Start of RECORDED DATA
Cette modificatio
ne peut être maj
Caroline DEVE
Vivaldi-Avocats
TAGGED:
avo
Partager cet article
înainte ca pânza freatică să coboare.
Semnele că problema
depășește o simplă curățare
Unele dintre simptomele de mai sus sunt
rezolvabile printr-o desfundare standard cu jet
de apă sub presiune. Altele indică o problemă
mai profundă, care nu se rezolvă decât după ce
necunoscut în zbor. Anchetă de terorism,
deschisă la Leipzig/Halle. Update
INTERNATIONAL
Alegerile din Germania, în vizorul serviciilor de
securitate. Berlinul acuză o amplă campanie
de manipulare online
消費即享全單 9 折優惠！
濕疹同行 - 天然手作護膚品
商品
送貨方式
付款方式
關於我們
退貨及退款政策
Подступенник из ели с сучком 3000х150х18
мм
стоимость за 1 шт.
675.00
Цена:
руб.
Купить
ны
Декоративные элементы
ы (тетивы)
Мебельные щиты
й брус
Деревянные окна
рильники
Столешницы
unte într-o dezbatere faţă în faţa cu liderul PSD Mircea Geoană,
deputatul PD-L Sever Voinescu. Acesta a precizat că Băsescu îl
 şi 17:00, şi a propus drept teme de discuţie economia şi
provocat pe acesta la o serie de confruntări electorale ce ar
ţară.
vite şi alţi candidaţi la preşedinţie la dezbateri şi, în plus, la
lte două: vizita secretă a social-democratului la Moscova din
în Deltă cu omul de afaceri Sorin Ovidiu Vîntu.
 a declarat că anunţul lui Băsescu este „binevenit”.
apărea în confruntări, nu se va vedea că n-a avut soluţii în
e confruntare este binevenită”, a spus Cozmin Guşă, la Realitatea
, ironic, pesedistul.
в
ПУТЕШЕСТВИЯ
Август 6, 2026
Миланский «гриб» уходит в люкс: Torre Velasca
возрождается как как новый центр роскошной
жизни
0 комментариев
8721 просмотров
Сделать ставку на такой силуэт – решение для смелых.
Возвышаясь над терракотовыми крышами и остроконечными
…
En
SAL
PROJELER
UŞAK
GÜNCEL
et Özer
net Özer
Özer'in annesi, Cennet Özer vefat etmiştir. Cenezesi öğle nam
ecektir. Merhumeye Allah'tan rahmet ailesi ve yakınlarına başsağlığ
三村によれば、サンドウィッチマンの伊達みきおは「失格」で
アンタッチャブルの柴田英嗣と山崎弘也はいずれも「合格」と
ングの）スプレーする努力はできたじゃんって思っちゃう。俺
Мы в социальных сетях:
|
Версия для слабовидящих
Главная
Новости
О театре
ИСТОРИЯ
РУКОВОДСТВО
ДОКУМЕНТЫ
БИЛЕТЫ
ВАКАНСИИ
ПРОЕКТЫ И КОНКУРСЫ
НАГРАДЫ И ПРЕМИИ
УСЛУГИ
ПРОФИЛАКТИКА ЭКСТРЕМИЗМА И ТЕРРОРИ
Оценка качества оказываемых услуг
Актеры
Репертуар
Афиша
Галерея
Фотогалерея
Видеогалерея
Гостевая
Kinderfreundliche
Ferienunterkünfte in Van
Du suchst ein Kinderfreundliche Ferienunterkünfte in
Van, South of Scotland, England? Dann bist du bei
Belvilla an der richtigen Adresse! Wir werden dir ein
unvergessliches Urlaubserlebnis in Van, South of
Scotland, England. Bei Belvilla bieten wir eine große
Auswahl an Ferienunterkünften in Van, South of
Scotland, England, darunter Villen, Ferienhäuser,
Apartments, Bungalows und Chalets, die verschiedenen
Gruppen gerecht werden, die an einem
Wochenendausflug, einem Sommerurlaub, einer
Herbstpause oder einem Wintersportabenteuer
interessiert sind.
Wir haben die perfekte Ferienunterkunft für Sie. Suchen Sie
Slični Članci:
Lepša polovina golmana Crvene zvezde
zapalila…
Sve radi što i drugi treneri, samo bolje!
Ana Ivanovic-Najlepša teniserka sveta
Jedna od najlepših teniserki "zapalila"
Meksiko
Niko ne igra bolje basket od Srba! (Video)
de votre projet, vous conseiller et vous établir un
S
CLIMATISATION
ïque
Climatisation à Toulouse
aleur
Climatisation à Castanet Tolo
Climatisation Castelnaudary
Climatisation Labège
End of RECORDED DATA
◆ TO-DO ITEM: Pull every line containing the word "zapalila" out of the material and copy it.

◆ RESULT:
zapalila…
Jedna od najlepših teniserki "zapalila"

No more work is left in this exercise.